“Siamo antirazzisti perché non vogliamo rinunciare alla nostra umanità, perché davanti a questioni sociali gravi e sentite la soluzione non può essere quella di trovare capri espiatori in questa o in quell’altra etnia, e perché riteniamo che la diversità sia una ricchezza”.
Così il presidente della Regione Toscana Enrico Rossi ha sintetizzato il valore della manifestazione “Insieme contro il razzismo” organizzata ieri pomeriggio a Firenze, in piazza Ognissanti.
Intervenendo dopo il sindaco di Firenze Dario Nardella, con cui aveva condiviso la mobilitazione odierna, il presidente ha subito spiegato il motivo della manifestazione.
“A 80 anni dalle leggi razziali, che furono promulgate a San Rossore, il pericolo del razzismo incombe di nuovo. Sentiamo diffondersi idee di superiorità (“prima gli italiani, sempre e comunque”), di disprezzo (“purtroppo ci tocca tenere i rom italiani”), una svalutazione dello straniero (“finisce la pacchia”, “faremo pulizia”); queste idee che nascono dentro un discorso politico e che si fanno strada nel senso comune vanno combattute con serenità, fermezza, e con la mobilitazione. Così come stiamo facendo oggi”.
“All’origine di questo clima – ha proseguito Rossi – c’è una questione sociale seria: ma davanti a posti di lavoro persi, fabbriche che chiudono, bisogno di protezione, futuro incerto la facile soluzione di liberarci di chi è straniero, di chi è diverso, perché, in quanto tale, pensiamo che ci tolga il lavoro, o ci faccia sentire insicuri, è sbagliata e si basa su dati falsi”.
Il presidente delle Regione evidenzia come in Toscana l’immigrazione rappresenti anche una fonte di crescita e di sviluppo: “Qui ci sono 400.000 persone immigrate, regolarmente residenti: sono il 10% della popolazione, e prendono meno di ciò che danno in termini di sostanze date allo Stato. E’una popolazione giovane, attiva, che immette dinamismo nella società. Ci sono poi 35.000 società fondate da immigrati, senza le quali la crisi avrebbe colpito di più tutti noi. E ancora, c’è una nuova classe operia interetnica che si sta formando in tante parti della Toscana, dai cantieri navali della costa, alle fabbriche della zona del cuoio. E per finire, non dimentichiamolo, c’è nelle nostre famiglie una manodopera immigrata che di fronte alle carenze dello stato assiste i nostri genitori. Questi – sottolinea Rossi – sono o non sono fratelli d’Italia?”

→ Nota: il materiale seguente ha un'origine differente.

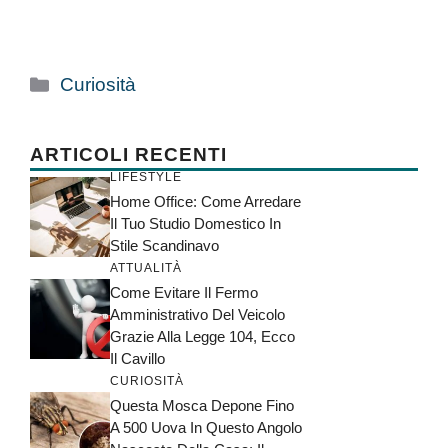
Categorie
Curiosità
ARTICOLI RECENTI
LIFESTYLE
Home Office: Come Arredare
Il Tuo Studio Domestico In
Stile Scandinavo
ATTUALITÀ
Come Evitare Il Fermo
Amministrativo Del Veicolo
Grazie Alla Legge 104, Ecco
Il Cavillo
CURIOSITÀ
Questa Mosca Depone Fino
A 500 Uova In Questo Angolo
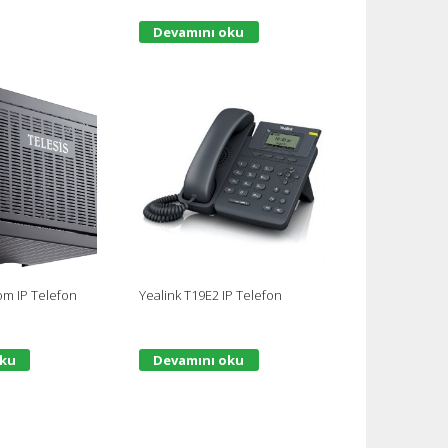
Devamını oku
om IP Telefon
Yealink T19E2 IP Telefon
oku
Devamını oku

Ancora un dato a supporto della sua tesi: “Ogni anno nascono in Toscana 5.700 bambini da genitori stranieri residenti. 5.700 bambini: senza questi saremmo al crollo demografico. 5.700 bambini che nascono e non avendo legge sullo ius soli dovranno aspettare fino a 18 anni per poter iniziare una pratica per il riconoscimento della loro cittadinanza”.
Rossi non nega, tutt’altro, che la questione immigrazione sia complessa, con tanti aspetti problematici sia per chi accoglie che per chi arriva: e cita il caso delle maestre ‘eroine’ nell’insegnare italiano a chi arriva qui senza conoscerne una parola, e i tremendi casi di sfruttamento degli immigrati irregolari, ai limiti dello schiavismo, i fenomeni di caporalato, scoperti anche in Toscana.

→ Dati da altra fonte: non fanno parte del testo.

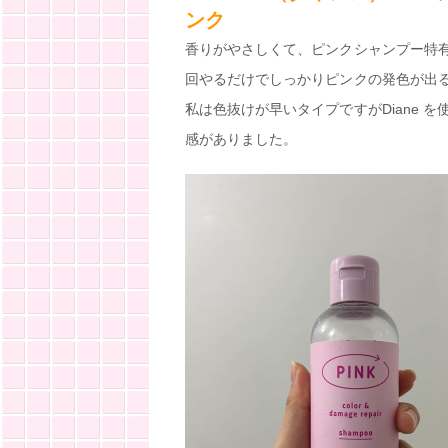
ンク
香りがやさしくて、ピンクシャンプー特
回やるだけでしっかりピンクの発色が出
私は色抜けが早いタイプですがDiane
感がありました。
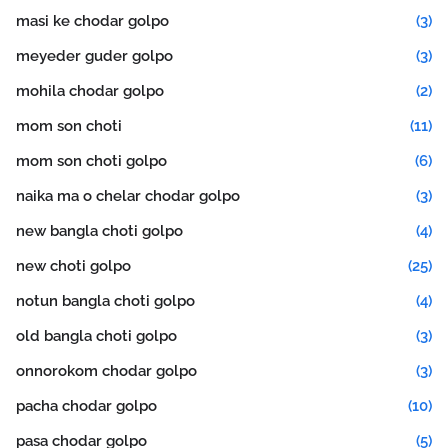
masi ke chodar golpo
(3)
meyeder guder golpo
(3)
mohila chodar golpo
(2)
mom son choti
(11)
mom son choti golpo
(6)
naika ma o chelar chodar golpo
(3)
new bangla choti golpo
(4)
new choti golpo
(25)
notun bangla choti golpo
(4)
old bangla choti golpo
(3)
onnorokom chodar golpo
(3)
pacha chodar golpo
(10)
pasa chodar golpo
(5)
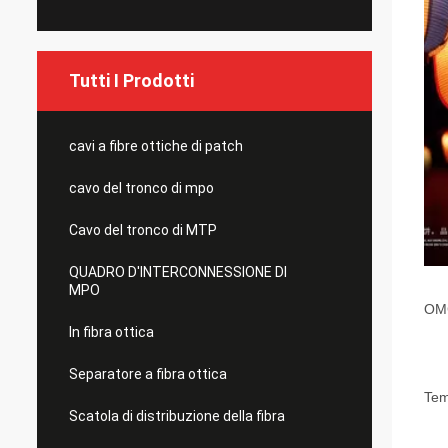
Tutti I Prodotti
cavi a fibre ottiche di patch
cavo del tronco di mpo
Cavo del tronco di MTP
QUADRO D'INTERCONNESSIONE DI
MPO
OMC
In fibra ottica
Separatore a fibra ottica
Tem
Scatola di distribuzione della fibra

Ma, conclude, “Nell’affrontare una questione come l’immigrazione niente può farci di peggio che la diffusione di un clima e di un senso comune razzista. La bussola che ci deve orientare deve essere quella della convivenza, dell’integrazione, del rispetto della legge e della Costituzione. Con queste idee si può affrontare la paura e guardare al futuro“.